Page extract:
━━━━━━━━━━━━━━━━

Are Australia’s democratic safeguards shrinking?

Jan 13, 2021

In light of worrying developments, I review the trends putting pressure on our democratic institutions. Fortunately, new policies and serious protests can halt the trends and bring out the better nature of voters. However, such movements are not in sight.

Credit – Unsplash

Franz Neumann’s Behemoth of 1942 offers a useful list of the types of democratic safeguards that are common in many “civilised” societies. From the most democratic countries to the most marginal, many such safeguards are employed.

Only some of the safeguards in Australia are robust.

In providing his template of safeguards, Neumann drew on empirical data from the Weimar Republic, but his list contains some unusual additions. For example, trade unions and an independent public service are not always seen as essential. Debates about the decline of democracy debates are growing (e.g., Masha Gessen, and recent P&I articles) and though I don’t have expertise on all safeguards, I believe Neumann’s nearly forgotten work may inspire others to comment on his list of about seven safeguards (in italics). Some are more threatened than others.

Australia’s Parliamentary public sphere does not operate under typical norms, as many know. Sittings are rarely held for the clash of views or for the interrogation of government, legislation and ministers, who refuse normal accountability. The supremacy of parliament is in decline (like elsewhere) to Cabinet and PM rule.

Gutless Wonders: when will politicians demonstrate the accountability they foist on the rest of us?

━━━━━━━━━━━━━━━━

(Collected data)
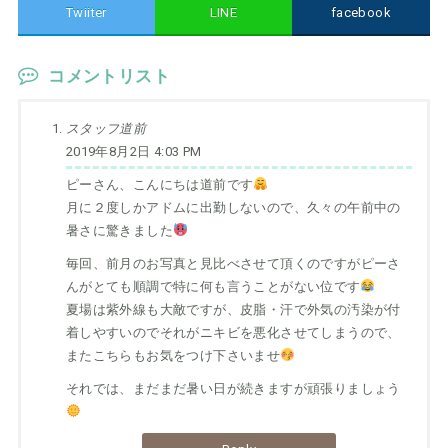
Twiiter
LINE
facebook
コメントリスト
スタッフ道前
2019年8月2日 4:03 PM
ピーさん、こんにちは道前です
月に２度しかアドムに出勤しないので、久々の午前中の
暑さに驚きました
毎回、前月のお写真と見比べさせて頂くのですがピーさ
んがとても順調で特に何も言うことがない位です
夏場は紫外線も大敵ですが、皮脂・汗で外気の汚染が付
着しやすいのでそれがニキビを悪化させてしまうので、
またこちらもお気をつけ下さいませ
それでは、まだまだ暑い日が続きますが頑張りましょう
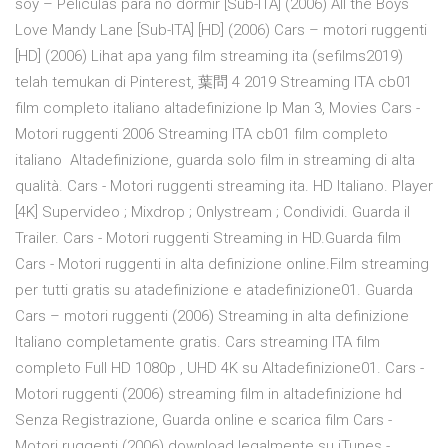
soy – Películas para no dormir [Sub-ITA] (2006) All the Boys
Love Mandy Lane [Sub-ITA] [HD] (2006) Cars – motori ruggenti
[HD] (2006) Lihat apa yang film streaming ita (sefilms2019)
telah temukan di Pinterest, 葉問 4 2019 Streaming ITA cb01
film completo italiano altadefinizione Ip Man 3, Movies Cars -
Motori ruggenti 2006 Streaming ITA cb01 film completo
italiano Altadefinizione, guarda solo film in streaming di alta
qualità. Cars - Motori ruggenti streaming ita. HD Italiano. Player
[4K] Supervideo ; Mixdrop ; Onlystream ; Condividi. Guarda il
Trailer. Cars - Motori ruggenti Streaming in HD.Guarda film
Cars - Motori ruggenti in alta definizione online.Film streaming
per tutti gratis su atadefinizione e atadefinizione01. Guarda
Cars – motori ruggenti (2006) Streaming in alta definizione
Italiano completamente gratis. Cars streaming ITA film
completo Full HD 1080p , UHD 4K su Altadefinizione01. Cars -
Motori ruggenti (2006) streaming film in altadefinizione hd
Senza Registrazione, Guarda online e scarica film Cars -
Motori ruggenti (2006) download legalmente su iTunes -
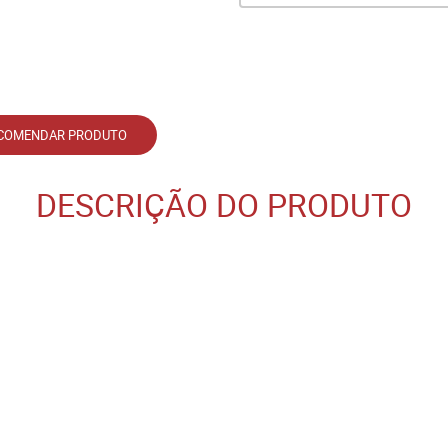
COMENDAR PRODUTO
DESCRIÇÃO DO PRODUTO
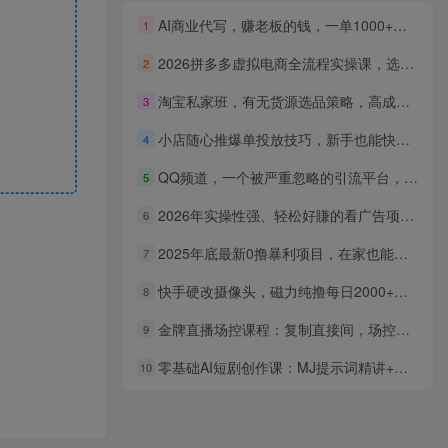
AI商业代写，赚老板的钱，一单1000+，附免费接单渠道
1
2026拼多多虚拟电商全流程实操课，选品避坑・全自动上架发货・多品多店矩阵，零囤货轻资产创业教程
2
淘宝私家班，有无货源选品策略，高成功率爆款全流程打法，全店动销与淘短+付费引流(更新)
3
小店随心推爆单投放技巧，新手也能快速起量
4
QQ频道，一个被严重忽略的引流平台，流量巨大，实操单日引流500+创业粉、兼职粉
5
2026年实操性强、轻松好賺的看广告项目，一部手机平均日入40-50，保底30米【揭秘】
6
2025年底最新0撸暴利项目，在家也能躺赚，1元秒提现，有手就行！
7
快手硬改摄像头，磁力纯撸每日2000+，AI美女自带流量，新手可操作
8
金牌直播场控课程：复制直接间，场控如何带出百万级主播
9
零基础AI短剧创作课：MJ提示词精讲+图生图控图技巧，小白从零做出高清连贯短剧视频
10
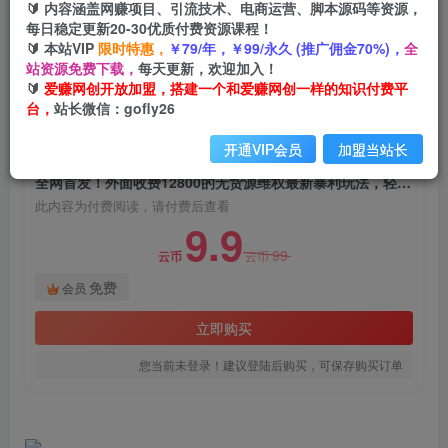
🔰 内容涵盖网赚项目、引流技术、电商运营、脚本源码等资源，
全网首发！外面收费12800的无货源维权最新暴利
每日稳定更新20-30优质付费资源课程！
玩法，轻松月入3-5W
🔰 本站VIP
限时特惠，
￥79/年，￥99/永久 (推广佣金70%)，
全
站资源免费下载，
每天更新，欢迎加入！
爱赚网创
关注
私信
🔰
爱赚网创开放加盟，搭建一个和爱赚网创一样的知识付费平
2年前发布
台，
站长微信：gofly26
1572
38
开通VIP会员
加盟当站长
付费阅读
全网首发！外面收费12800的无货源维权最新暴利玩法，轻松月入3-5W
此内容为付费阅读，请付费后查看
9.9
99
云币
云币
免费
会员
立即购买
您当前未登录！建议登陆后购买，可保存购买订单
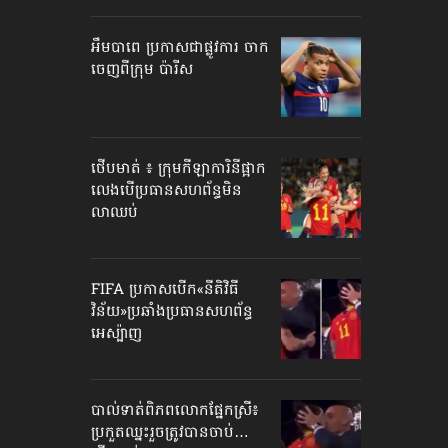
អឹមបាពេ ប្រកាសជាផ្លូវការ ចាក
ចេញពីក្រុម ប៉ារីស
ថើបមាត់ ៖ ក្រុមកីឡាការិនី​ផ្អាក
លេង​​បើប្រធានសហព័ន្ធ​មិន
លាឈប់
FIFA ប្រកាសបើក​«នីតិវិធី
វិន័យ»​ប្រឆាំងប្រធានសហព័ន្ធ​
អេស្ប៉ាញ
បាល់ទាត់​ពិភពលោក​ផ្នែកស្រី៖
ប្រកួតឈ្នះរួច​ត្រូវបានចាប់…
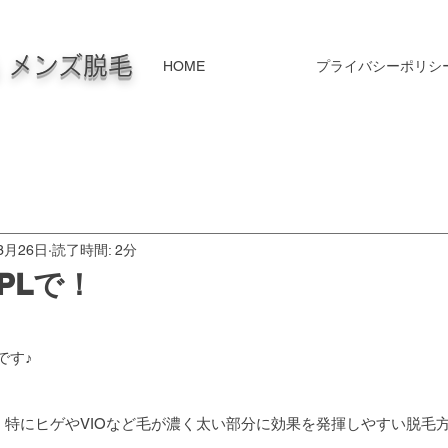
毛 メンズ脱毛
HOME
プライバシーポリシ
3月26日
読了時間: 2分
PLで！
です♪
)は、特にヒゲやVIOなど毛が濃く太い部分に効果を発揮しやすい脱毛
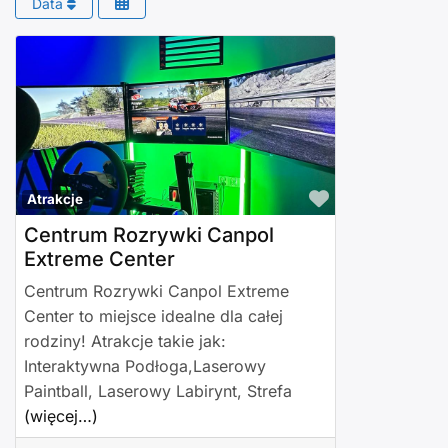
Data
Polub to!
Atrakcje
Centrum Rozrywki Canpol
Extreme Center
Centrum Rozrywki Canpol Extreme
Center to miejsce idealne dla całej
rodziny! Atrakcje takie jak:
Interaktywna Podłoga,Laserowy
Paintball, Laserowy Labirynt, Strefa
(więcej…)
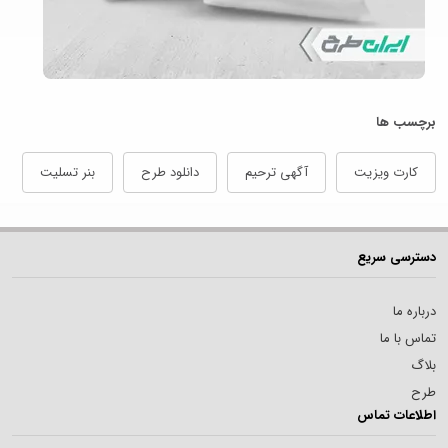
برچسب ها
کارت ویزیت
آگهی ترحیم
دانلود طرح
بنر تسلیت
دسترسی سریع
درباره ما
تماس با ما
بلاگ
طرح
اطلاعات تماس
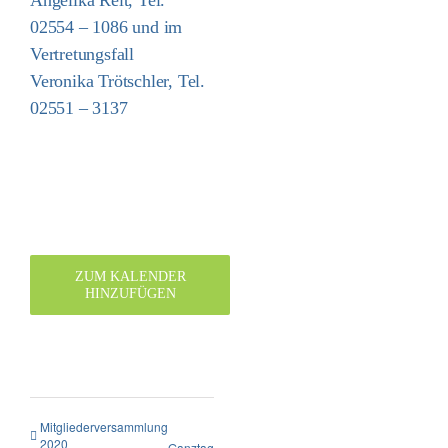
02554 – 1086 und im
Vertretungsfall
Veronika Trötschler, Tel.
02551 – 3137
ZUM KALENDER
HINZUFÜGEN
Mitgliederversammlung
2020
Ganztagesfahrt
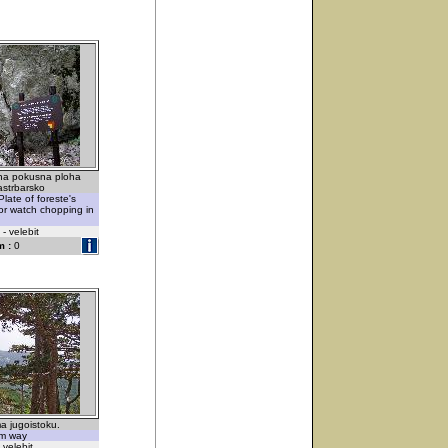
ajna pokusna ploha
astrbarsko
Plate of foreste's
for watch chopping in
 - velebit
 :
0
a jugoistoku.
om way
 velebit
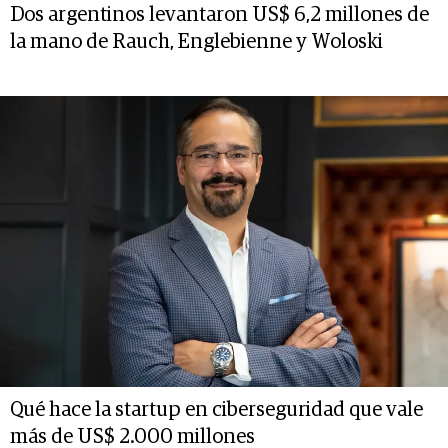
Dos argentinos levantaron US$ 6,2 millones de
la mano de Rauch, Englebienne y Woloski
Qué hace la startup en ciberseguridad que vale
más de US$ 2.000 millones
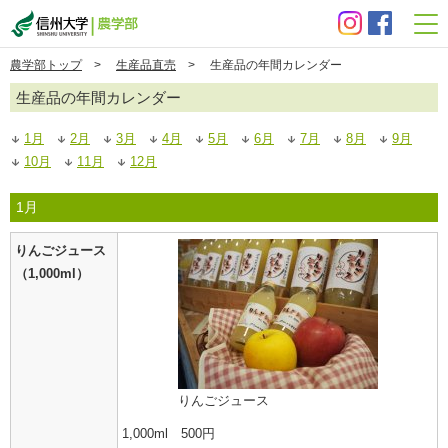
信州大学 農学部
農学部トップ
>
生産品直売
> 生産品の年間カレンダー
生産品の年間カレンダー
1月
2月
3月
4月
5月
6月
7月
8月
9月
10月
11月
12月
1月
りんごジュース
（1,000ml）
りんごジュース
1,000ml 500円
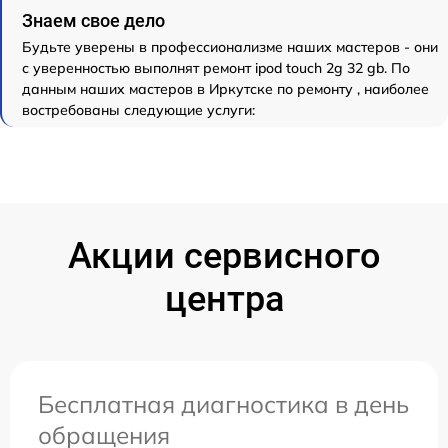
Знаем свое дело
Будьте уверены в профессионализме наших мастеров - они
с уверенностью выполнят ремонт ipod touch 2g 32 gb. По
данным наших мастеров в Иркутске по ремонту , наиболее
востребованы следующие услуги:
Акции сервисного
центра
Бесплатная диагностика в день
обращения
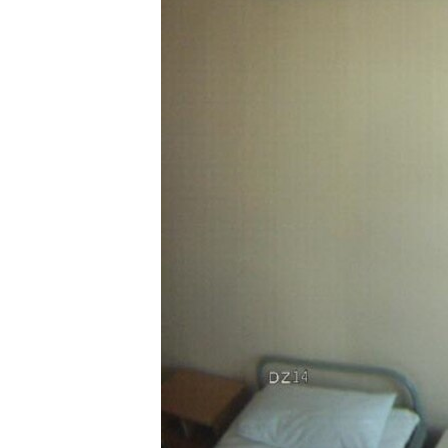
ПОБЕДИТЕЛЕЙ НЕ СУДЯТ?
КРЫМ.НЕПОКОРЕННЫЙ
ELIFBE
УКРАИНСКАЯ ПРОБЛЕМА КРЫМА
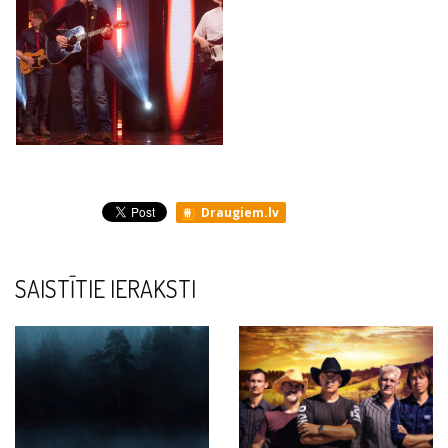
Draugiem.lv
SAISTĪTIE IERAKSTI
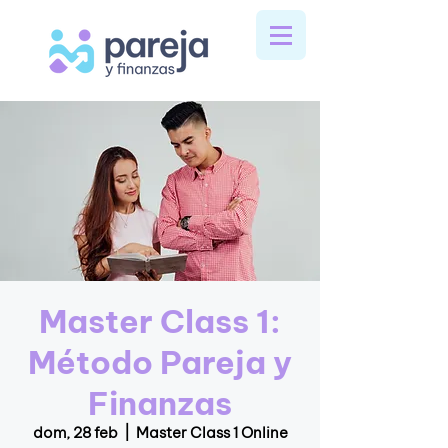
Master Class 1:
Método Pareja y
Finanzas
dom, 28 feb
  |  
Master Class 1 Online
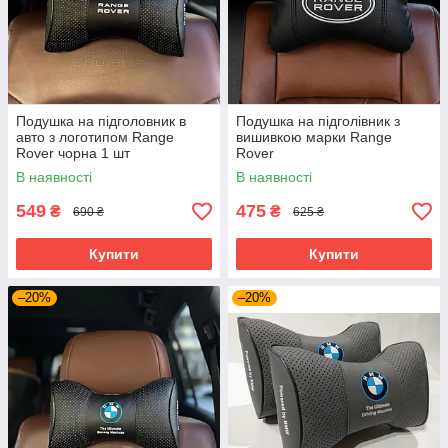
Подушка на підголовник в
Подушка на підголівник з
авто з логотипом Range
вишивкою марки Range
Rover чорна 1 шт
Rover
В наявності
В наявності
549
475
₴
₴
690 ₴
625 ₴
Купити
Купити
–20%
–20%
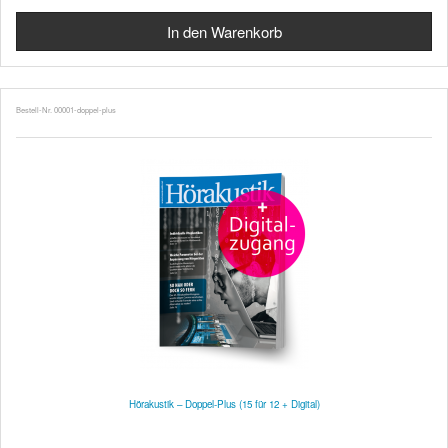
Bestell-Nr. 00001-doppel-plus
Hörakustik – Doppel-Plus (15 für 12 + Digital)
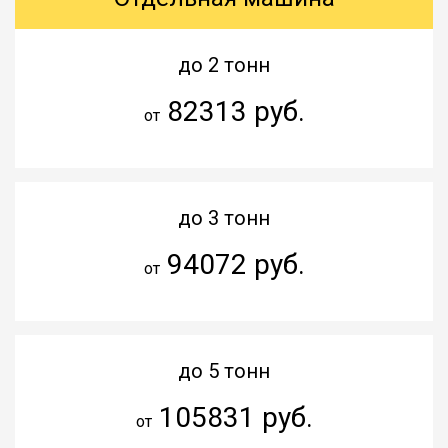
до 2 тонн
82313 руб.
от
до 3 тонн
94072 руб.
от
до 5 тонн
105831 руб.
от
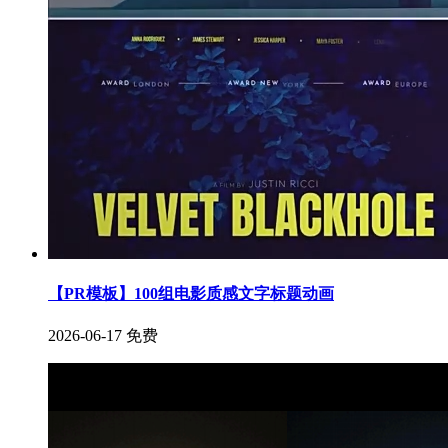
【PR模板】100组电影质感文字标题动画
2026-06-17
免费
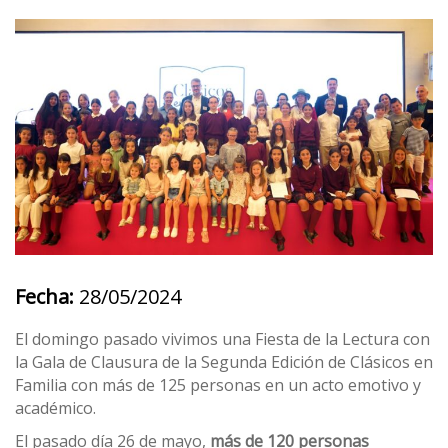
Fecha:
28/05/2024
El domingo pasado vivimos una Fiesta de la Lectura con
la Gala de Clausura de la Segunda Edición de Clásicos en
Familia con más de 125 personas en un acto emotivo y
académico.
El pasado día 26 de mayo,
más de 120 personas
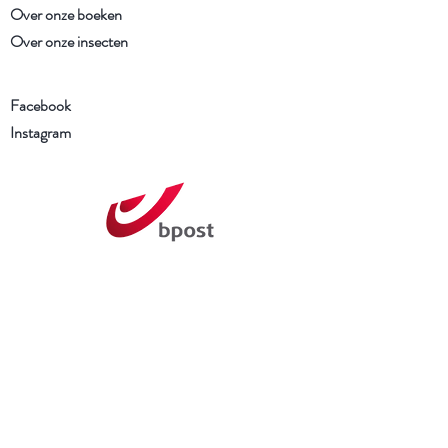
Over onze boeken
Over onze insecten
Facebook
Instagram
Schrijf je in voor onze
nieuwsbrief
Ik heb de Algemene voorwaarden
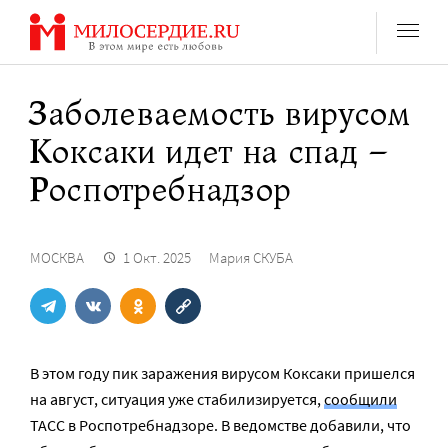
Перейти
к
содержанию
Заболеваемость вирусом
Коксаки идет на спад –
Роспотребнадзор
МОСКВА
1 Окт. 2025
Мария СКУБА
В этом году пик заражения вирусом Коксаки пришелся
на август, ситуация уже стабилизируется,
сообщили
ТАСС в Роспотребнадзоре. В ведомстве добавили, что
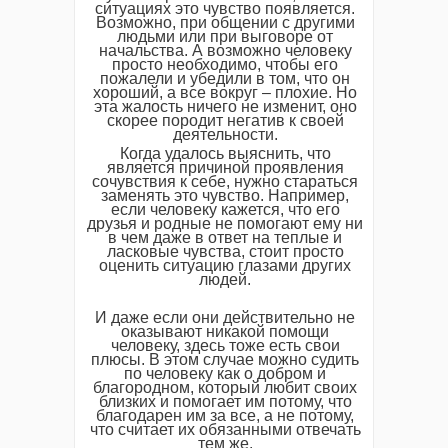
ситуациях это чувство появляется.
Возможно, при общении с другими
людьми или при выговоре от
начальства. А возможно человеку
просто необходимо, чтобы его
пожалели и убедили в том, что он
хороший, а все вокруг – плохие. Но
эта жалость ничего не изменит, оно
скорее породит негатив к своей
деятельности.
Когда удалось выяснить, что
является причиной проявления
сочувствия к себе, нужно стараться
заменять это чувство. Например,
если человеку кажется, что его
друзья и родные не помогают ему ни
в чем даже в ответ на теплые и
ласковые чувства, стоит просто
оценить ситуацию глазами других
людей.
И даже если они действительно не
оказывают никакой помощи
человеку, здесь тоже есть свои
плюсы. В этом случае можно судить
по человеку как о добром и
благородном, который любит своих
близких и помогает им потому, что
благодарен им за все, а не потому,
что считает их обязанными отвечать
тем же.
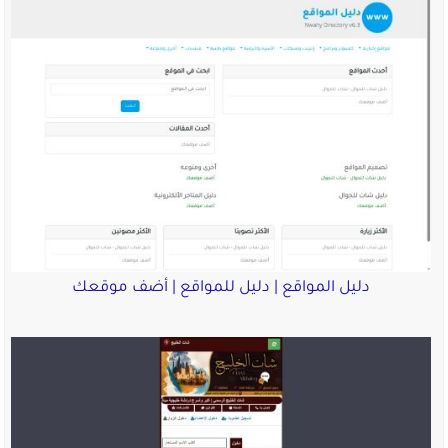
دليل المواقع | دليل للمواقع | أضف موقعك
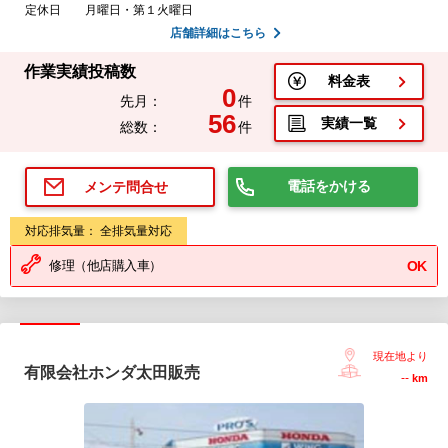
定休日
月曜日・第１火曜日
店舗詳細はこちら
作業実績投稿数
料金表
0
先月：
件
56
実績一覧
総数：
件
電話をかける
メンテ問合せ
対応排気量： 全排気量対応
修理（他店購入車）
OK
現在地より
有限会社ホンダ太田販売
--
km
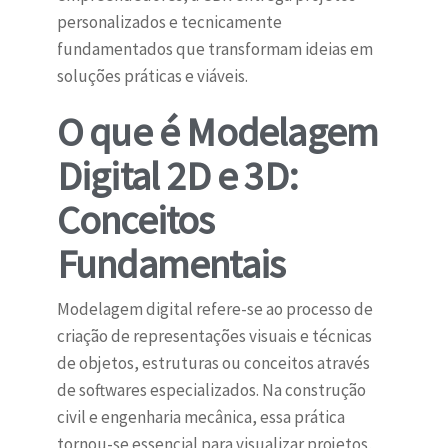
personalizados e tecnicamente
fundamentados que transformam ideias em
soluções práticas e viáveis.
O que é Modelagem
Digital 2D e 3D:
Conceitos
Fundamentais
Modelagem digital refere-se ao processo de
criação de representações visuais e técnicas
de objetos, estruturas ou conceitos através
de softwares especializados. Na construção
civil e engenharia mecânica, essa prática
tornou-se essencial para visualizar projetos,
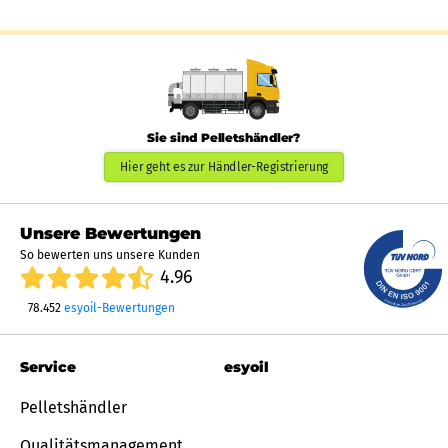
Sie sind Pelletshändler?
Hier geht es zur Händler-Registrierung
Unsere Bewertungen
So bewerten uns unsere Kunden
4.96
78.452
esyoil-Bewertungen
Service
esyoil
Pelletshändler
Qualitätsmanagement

━━━━━━━━━━━━━━━━

List of tasks:
• A. In the article on Australia's democratic safeguards, what year is given for Franz Neumann's Behemoth?
• B. Edit the records between the line holding "Dos argentinos levantaron US$ 6,2 millones de" and the line holding "SAISTĪTIE IERAKSTI", inclusive, changing "startup" to "empresa" and leaving all else as it is. Give back only those lines, without the pictures.
The text and the records have nothing to do with each other.

Answers provided:
• A. 1942

• B.
Dos argentinos levantaron US$ 6,2 millones de
la mano de Rauch, Englebienne y Woloski
Qué hace la empresa en ciberseguridad que vale
más de US$ 2.000 millones
信州大学 農学部
農学部トップ
>
生産品直売
> 生産品の年間カレンダー
生産品の年間カレンダー
1月
2月
3月
4月
5月
6月
7月
8月
9月
10月
11月
12月
1月
りんごジュース
（1,000ml）
りんごジュース
1,000ml 500円
Знаем свое дело
Будьте уверены в профессионализме наших мастеров - они
с уверенностью выполнят ремонт ipod touch 2g 32 gb. По
данным наших мастеров в Иркутске по ремонту , наиболее
востребованы следующие услуги:
Акции сервисного
центра
Бесплатная диагностика в день
обращения
ПОБЕДИТЕЛЕЙ НЕ СУДЯТ?
КРЫМ.НЕПОКОРЕННЫЙ
ELIFBE
УКРАИНСКАЯ ПРОБЛЕМА КРЫМА
Draugiem.lv
SAISTĪTIE IERAKSTI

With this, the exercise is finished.